The bottom line isn’t the book and customer satisfaction, but the dollar for the stockholders.

The books I’m sent are not hand picked by a person, but ordered by a machine with only mathematical equations to quantify my store’s possible need. These books are then only given a six week shelf life to sell before the publishing house and the store begin to talk cost reductions, remainders, and returns. Often I find that I can be selling a book, and selling it well, but it will come up as a return. Why? Because the rest of the company does not show the same results, or at least, not results on a high enough level to rate more shelf time.

So what, you say, just keep the book for your store. A wonderful idea in theory (and one I practice to a great degree), but if an auditor comes through, scans that book, and it comes up as a “Missed Return,” I automatically lose audit points, no matter how I argue. That’s corporate mentality.

Don’t think outside the box.

Don’t point out any possible problems.

You’re just not seeing the big picture.

The top of the company is so far removed from the everyday activity in the store that they don’t understand—cannot understand—what we’re complaining about. They see a bunch of individuals that aren’t thinking into the future, and we see a bunch of people who don’t interact with the constituency. Individuality (by region, district, or store) cannot be factored into the group equations and thought processes, nor can the ideas of the collective be pared down into one universal rule for all; it’s the antithesis of the corporate ideal.

This distance is enacted on a smaller level in most of the big box stores. The people who shelve are often not the people out on the floor offering customer service (the shelvers come in on a 6 am shift, so they can shelve without customers around). The people in charge of events, human resources, and institutional sales, all take turns working on the floor, but (as my boss, who used to work for a big box store, once told me) “they may never, ever touch a book.” Just because they have a name badge doesn’t mean that they have anything to do with the day to day running of the floor.

And yet, they’re still considered a “bookseller.”

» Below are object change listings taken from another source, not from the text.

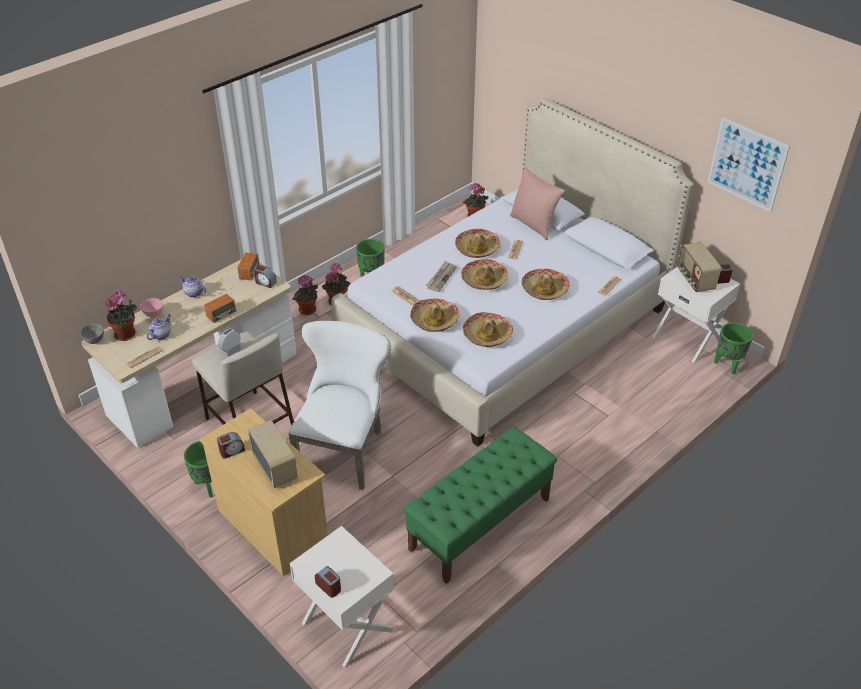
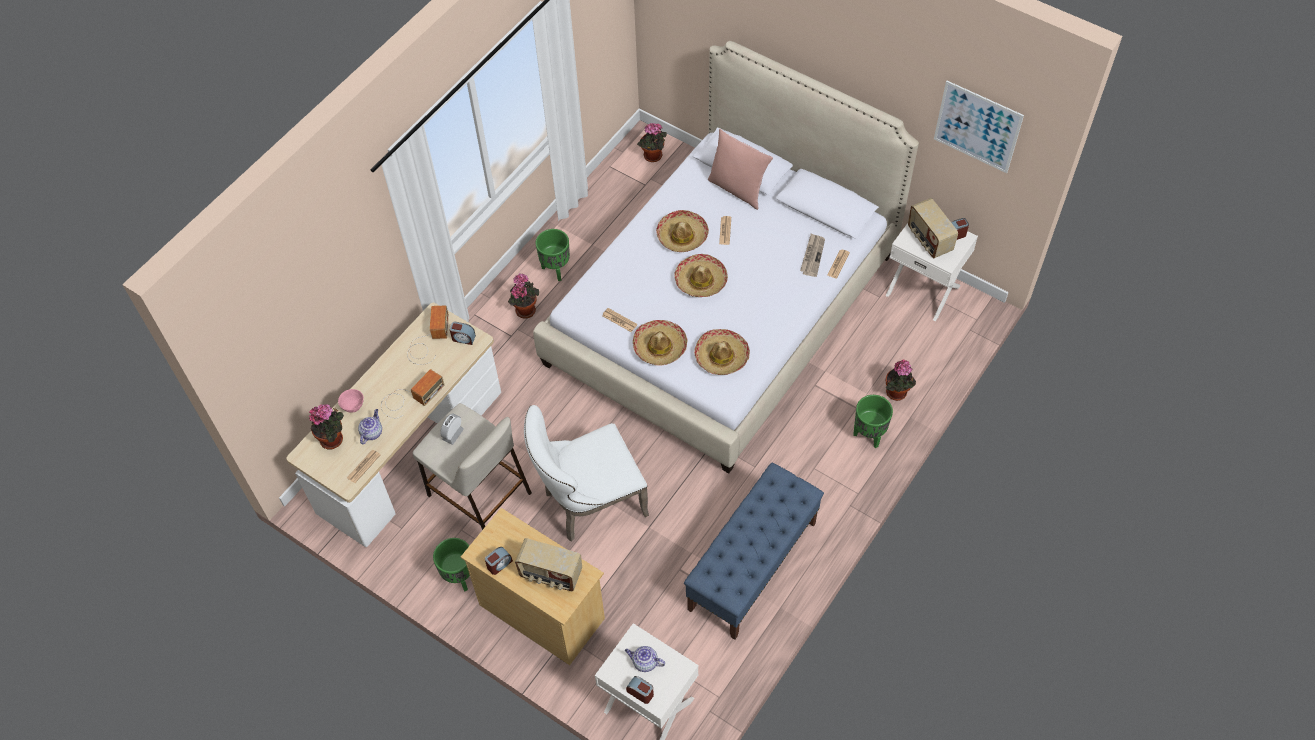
camera: 10 degrees left, 15 degrees up
grey bowl [80,324,104,344] -> none
teapot [179,276,206,298] -> teapot moved to [625,646,665,672]
radio [248,420,298,488] -> radio turned 150 degrees clockwise [515,538,582,591]
white chair [288,321,391,490] -> white chair turned 120 degrees counterclockwise [524,405,649,542]
potted plant [292,275,318,315] -> potted plant moved to [886,360,916,401]
green bench [404,427,557,584] -> blue bench [684,462,824,640]
newspaper [426,261,457,292] -> newspaper moved to [800,234,825,277]
hat [521,269,570,300] -> none
green planter [714,322,753,374] -> green planter moved to [853,395,893,448]

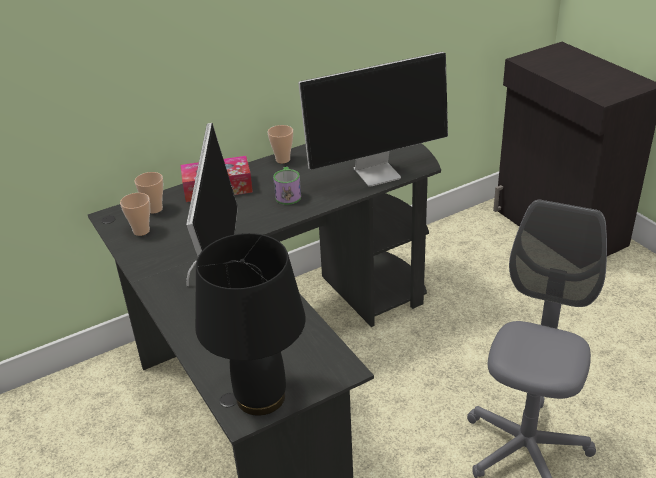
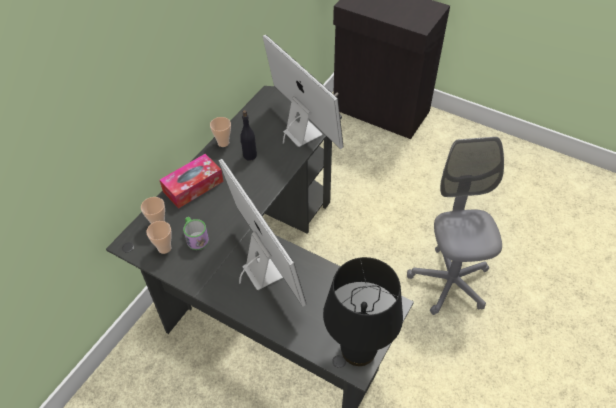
camera: 30 degrees left, 15 degrees up
mug [273,167,301,205] -> mug moved to [183,217,209,250]
monitor [298,52,448,187] -> monitor turned 75 degrees counterclockwise [263,34,344,149]
none -> black bottle [240,110,257,161]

I keep waiting for the name to change to something more vague yet PC. I’m thinking “Product introducer,” or “information consultant” (since just because you’ve consulted them doesn’t meant that they have to be right). Given that everyday I get more product that has nothing to do with books (like mints, gum, etc) and less and less title diversity (and god forbid we should buy something from a small press), perhaps they’ll just do away with the word book altogether. Then I’ll just be a “seller” working for a “store.”

Speaking of stores, I must get to mine, so that I can see what books they forgot to send me this week.

I’m just happy I can still order manually through the computer.

For now.





*and yes, I admit it. I originally titled this "Oh my God, I got feedback from a real live author! (as opposed to those real fake authors, I guess)" but I try to contain most of my geeker...at least to the fine print.

1 comment:

Anonymous said...

Great post.

Of course you realize that real live authors have Ulysses-ish episodes all the time. Fortunately I'm usually home alone in front of the computer and and I can be mortified in private.

If it's any consolation: I vow not to do any more stealth stock signings. And not to hijack, just two quick notes:

--We lived in Ann Arbor when there was just one Border's, and it was a five minute walk from my office at the university. Back in those days, you had to pass a test to get a job as a bookseller at Border's. I expect they also paid their people better in those days.

--A good bookseller is a blessing, like a good librarian or a good teacher. I know a lot of really great booksellers, and I'm thankful to everyone of them. I get the sense that you belong smack dab in the middle of that group.